6.2. P1 and P2 incident activities
1. Create incident report and ticket An incident is logged by a 2nd line team member (from an alert) or escalated from 1st line. They must create an Incident Report and log a ticket in OneStop Shop. The Incident report template can be found here
2. Prioritise the incident Service Delivery must use the impact and urgency matrix (see section 2) to assign a priority (P1 to P4).

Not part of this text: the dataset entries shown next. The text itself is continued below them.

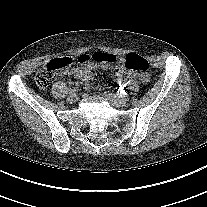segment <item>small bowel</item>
Returning a JSON list of instances; mask_svg holds the SVG:
<instances>
[{"label": "small bowel", "instance_id": "1", "mask_svg": "<svg viewBox=\"0 0 207 207\" xmlns=\"http://www.w3.org/2000/svg\"><path fill=\"white\" fill-rule=\"evenodd\" d=\"M79 62L81 64V67L74 70L73 74L77 78H79L86 85V87H89V81L93 78V69L95 68L96 65H95L94 61H92L88 58L87 54L81 55L79 57ZM105 66L106 65H103V67H105ZM115 72L120 77H122V76L127 77V78H135L136 77L135 73L127 70L122 65L116 66ZM139 78L142 82L148 81L147 75H140Z\"/></svg>", "mask_w": 207, "mask_h": 207}]
</instances>
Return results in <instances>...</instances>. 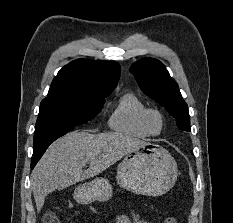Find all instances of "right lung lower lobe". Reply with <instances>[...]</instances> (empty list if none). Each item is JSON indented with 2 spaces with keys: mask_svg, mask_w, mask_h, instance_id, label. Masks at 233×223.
Here are the masks:
<instances>
[{
  "mask_svg": "<svg viewBox=\"0 0 233 223\" xmlns=\"http://www.w3.org/2000/svg\"><path fill=\"white\" fill-rule=\"evenodd\" d=\"M44 152H41V153H38V154H35V155L32 156V159H31V168L32 169L34 168V166L36 165V163L39 161V159L41 158V156L44 154Z\"/></svg>",
  "mask_w": 233,
  "mask_h": 223,
  "instance_id": "1",
  "label": "right lung lower lobe"
}]
</instances>
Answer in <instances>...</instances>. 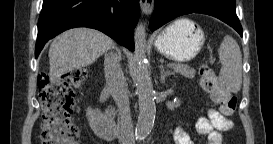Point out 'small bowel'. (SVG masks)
I'll return each instance as SVG.
<instances>
[{
	"label": "small bowel",
	"instance_id": "c3829d8e",
	"mask_svg": "<svg viewBox=\"0 0 273 144\" xmlns=\"http://www.w3.org/2000/svg\"><path fill=\"white\" fill-rule=\"evenodd\" d=\"M197 132L205 137L207 144H222L225 131H233L234 123L217 110L210 108L206 116H201L195 124ZM176 144H193L189 135L181 128H177L174 133Z\"/></svg>",
	"mask_w": 273,
	"mask_h": 144
}]
</instances>
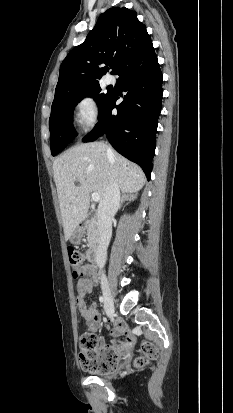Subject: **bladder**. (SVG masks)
<instances>
[{
	"label": "bladder",
	"mask_w": 233,
	"mask_h": 413,
	"mask_svg": "<svg viewBox=\"0 0 233 413\" xmlns=\"http://www.w3.org/2000/svg\"><path fill=\"white\" fill-rule=\"evenodd\" d=\"M108 374H110V372H107V373H100L99 375H108Z\"/></svg>",
	"instance_id": "31cf9c89"
}]
</instances>
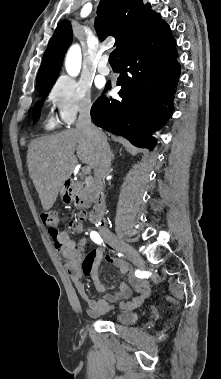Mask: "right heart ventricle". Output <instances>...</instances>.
<instances>
[{"label":"right heart ventricle","instance_id":"right-heart-ventricle-1","mask_svg":"<svg viewBox=\"0 0 221 379\" xmlns=\"http://www.w3.org/2000/svg\"><path fill=\"white\" fill-rule=\"evenodd\" d=\"M56 125H57V121H56L54 118H52V117H49V118L47 119L46 123H45V127H46L47 129H52V128H54Z\"/></svg>","mask_w":221,"mask_h":379}]
</instances>
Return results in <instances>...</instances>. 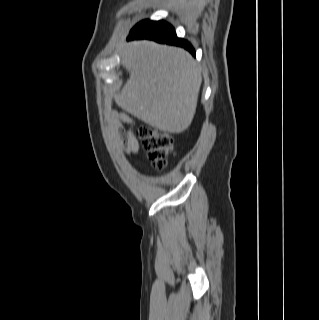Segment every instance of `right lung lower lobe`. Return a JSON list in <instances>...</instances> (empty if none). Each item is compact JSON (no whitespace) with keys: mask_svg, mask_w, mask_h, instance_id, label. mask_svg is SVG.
Wrapping results in <instances>:
<instances>
[{"mask_svg":"<svg viewBox=\"0 0 319 320\" xmlns=\"http://www.w3.org/2000/svg\"><path fill=\"white\" fill-rule=\"evenodd\" d=\"M142 38L152 39L160 43L182 46L195 55V51L191 44L186 40L177 38L174 28L163 21H146L133 28L127 39Z\"/></svg>","mask_w":319,"mask_h":320,"instance_id":"1","label":"right lung lower lobe"}]
</instances>
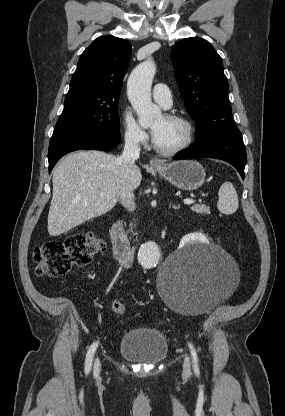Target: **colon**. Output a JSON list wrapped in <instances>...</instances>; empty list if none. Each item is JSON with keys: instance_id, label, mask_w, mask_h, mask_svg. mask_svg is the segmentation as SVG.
Instances as JSON below:
<instances>
[{"instance_id": "5ec220e1", "label": "colon", "mask_w": 285, "mask_h": 416, "mask_svg": "<svg viewBox=\"0 0 285 416\" xmlns=\"http://www.w3.org/2000/svg\"><path fill=\"white\" fill-rule=\"evenodd\" d=\"M103 242L92 233L75 234L63 241H49L34 248L33 257L37 264L36 273L40 276L60 277L73 267L88 265L93 256L103 249ZM111 311L122 317L125 307L115 299Z\"/></svg>"}]
</instances>
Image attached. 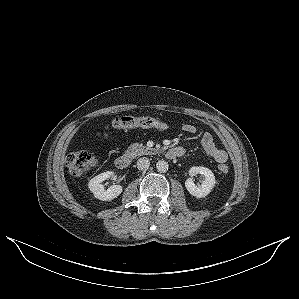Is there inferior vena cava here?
Returning a JSON list of instances; mask_svg holds the SVG:
<instances>
[{"mask_svg":"<svg viewBox=\"0 0 299 299\" xmlns=\"http://www.w3.org/2000/svg\"><path fill=\"white\" fill-rule=\"evenodd\" d=\"M150 166V161L147 157H142L137 161V168L139 170H146Z\"/></svg>","mask_w":299,"mask_h":299,"instance_id":"602c4592","label":"inferior vena cava"}]
</instances>
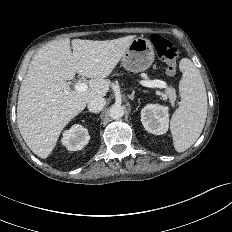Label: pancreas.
<instances>
[{
	"label": "pancreas",
	"instance_id": "obj_1",
	"mask_svg": "<svg viewBox=\"0 0 232 232\" xmlns=\"http://www.w3.org/2000/svg\"><path fill=\"white\" fill-rule=\"evenodd\" d=\"M166 95L169 98L170 102L173 104L176 100V92L172 87H166Z\"/></svg>",
	"mask_w": 232,
	"mask_h": 232
}]
</instances>
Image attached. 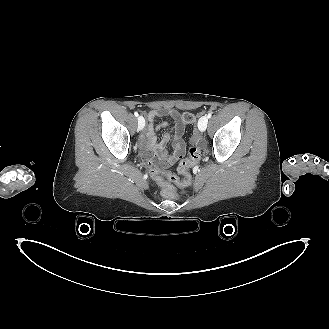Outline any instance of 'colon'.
<instances>
[{
  "label": "colon",
  "instance_id": "1",
  "mask_svg": "<svg viewBox=\"0 0 329 329\" xmlns=\"http://www.w3.org/2000/svg\"><path fill=\"white\" fill-rule=\"evenodd\" d=\"M181 119L185 124H192L195 122L196 117L191 112H184ZM201 156V151L196 146H191L188 150L186 159L179 162L177 166V174L171 173L164 168H155L152 170L151 175L154 181L159 182L163 190L161 196L165 200L176 202L179 200V193L174 190L172 182L179 186H187L191 182L190 169L197 164ZM172 181V182H171Z\"/></svg>",
  "mask_w": 329,
  "mask_h": 329
}]
</instances>
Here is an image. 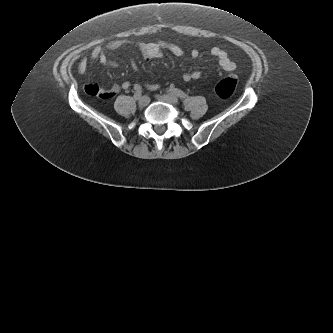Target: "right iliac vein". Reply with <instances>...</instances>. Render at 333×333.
Wrapping results in <instances>:
<instances>
[{
  "label": "right iliac vein",
  "mask_w": 333,
  "mask_h": 333,
  "mask_svg": "<svg viewBox=\"0 0 333 333\" xmlns=\"http://www.w3.org/2000/svg\"><path fill=\"white\" fill-rule=\"evenodd\" d=\"M149 102H150V98L148 96L144 95L139 99L138 105L140 107H145L149 104Z\"/></svg>",
  "instance_id": "obj_1"
}]
</instances>
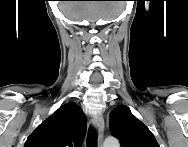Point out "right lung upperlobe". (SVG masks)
Masks as SVG:
<instances>
[{
  "instance_id": "1",
  "label": "right lung upper lobe",
  "mask_w": 188,
  "mask_h": 147,
  "mask_svg": "<svg viewBox=\"0 0 188 147\" xmlns=\"http://www.w3.org/2000/svg\"><path fill=\"white\" fill-rule=\"evenodd\" d=\"M86 116L76 104H65L29 135L24 147H80Z\"/></svg>"
}]
</instances>
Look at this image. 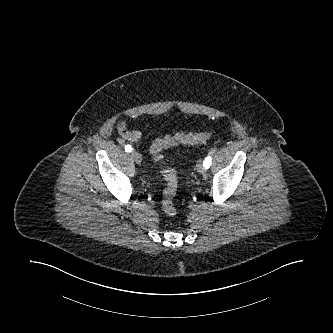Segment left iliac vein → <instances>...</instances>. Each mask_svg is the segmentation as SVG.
<instances>
[{"label":"left iliac vein","instance_id":"4c4485c4","mask_svg":"<svg viewBox=\"0 0 333 333\" xmlns=\"http://www.w3.org/2000/svg\"><path fill=\"white\" fill-rule=\"evenodd\" d=\"M197 172L203 174L205 172V168L203 166V162L201 160L198 161L196 165Z\"/></svg>","mask_w":333,"mask_h":333}]
</instances>
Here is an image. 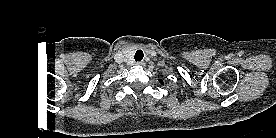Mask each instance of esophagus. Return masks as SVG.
<instances>
[{"label":"esophagus","instance_id":"obj_1","mask_svg":"<svg viewBox=\"0 0 276 138\" xmlns=\"http://www.w3.org/2000/svg\"><path fill=\"white\" fill-rule=\"evenodd\" d=\"M136 65H139V66H145V62H143V61L136 62Z\"/></svg>","mask_w":276,"mask_h":138}]
</instances>
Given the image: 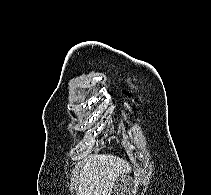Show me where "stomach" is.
<instances>
[{
    "label": "stomach",
    "mask_w": 211,
    "mask_h": 195,
    "mask_svg": "<svg viewBox=\"0 0 211 195\" xmlns=\"http://www.w3.org/2000/svg\"><path fill=\"white\" fill-rule=\"evenodd\" d=\"M120 179H122L120 185H124V186L129 185V183H127V181L125 182V178L122 177V178H120ZM117 182H118V181H117ZM117 182H116V186H117Z\"/></svg>",
    "instance_id": "stomach-1"
}]
</instances>
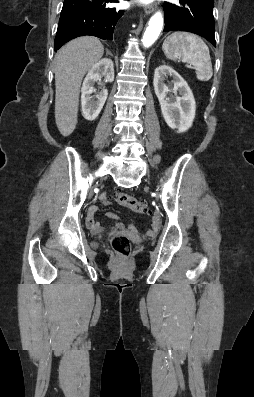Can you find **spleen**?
Returning a JSON list of instances; mask_svg holds the SVG:
<instances>
[{"label": "spleen", "mask_w": 254, "mask_h": 397, "mask_svg": "<svg viewBox=\"0 0 254 397\" xmlns=\"http://www.w3.org/2000/svg\"><path fill=\"white\" fill-rule=\"evenodd\" d=\"M167 58L190 63L196 70L197 79L208 81L213 75L210 52L205 42L195 34L176 31L162 45Z\"/></svg>", "instance_id": "spleen-1"}]
</instances>
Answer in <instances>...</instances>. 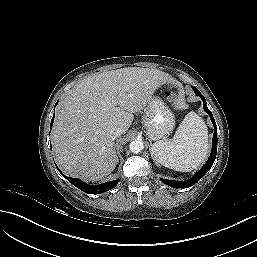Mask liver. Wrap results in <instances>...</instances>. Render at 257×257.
I'll return each mask as SVG.
<instances>
[{"label":"liver","mask_w":257,"mask_h":257,"mask_svg":"<svg viewBox=\"0 0 257 257\" xmlns=\"http://www.w3.org/2000/svg\"><path fill=\"white\" fill-rule=\"evenodd\" d=\"M175 82L157 69L127 67L81 80L60 102L51 134L61 170L84 181H99L116 167L112 132L129 129L156 89Z\"/></svg>","instance_id":"1"}]
</instances>
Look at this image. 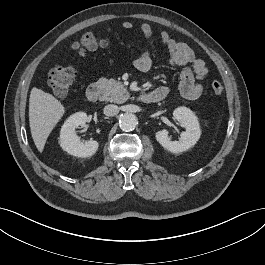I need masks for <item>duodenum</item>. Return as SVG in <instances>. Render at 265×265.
Here are the masks:
<instances>
[{
  "mask_svg": "<svg viewBox=\"0 0 265 265\" xmlns=\"http://www.w3.org/2000/svg\"><path fill=\"white\" fill-rule=\"evenodd\" d=\"M100 96V87L97 84H91L86 90V98L90 102H96ZM165 98L162 91H152L143 93L139 96V100L145 104H153Z\"/></svg>",
  "mask_w": 265,
  "mask_h": 265,
  "instance_id": "1",
  "label": "duodenum"
}]
</instances>
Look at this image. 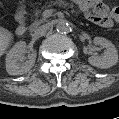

3. Notify the incident lead Service Delivery notifies the on-call incident lead for the affected service. On smaller teams, the Service Delivery engineer may act as the incident lead.
4. Assemble the incident team The incident lead assembles the team (comms, technical support, documenter).
5. Investigate the incident The incident lead performs the initial analysis. Technical support carries out a detailed investigation to find the cause, workarounds, and resolution options.
6. Document all actions The documenter must keep a time-stamped log of all actions, discussions, and decisions in the incident report. This is essential for the post-incident review.
7. Communicate updates The comms lead must provide regular updates as defined in the priority table (see section 3). You must:
- send all-staff communications via email (if the incident affects the whole department)
- notify specific stakeholders
8. Resolve the incident The incident is resolved when the incident lead agrees the service is restored. The incident lead updates the ticket with the root cause (if known) and details of the fix.
9. Close the incident (post incident review) All P1 and P2 incidents must have a post incident review (PIR). You must use the review’s output to complete the incident report and track actions to prevent the incident from happening again.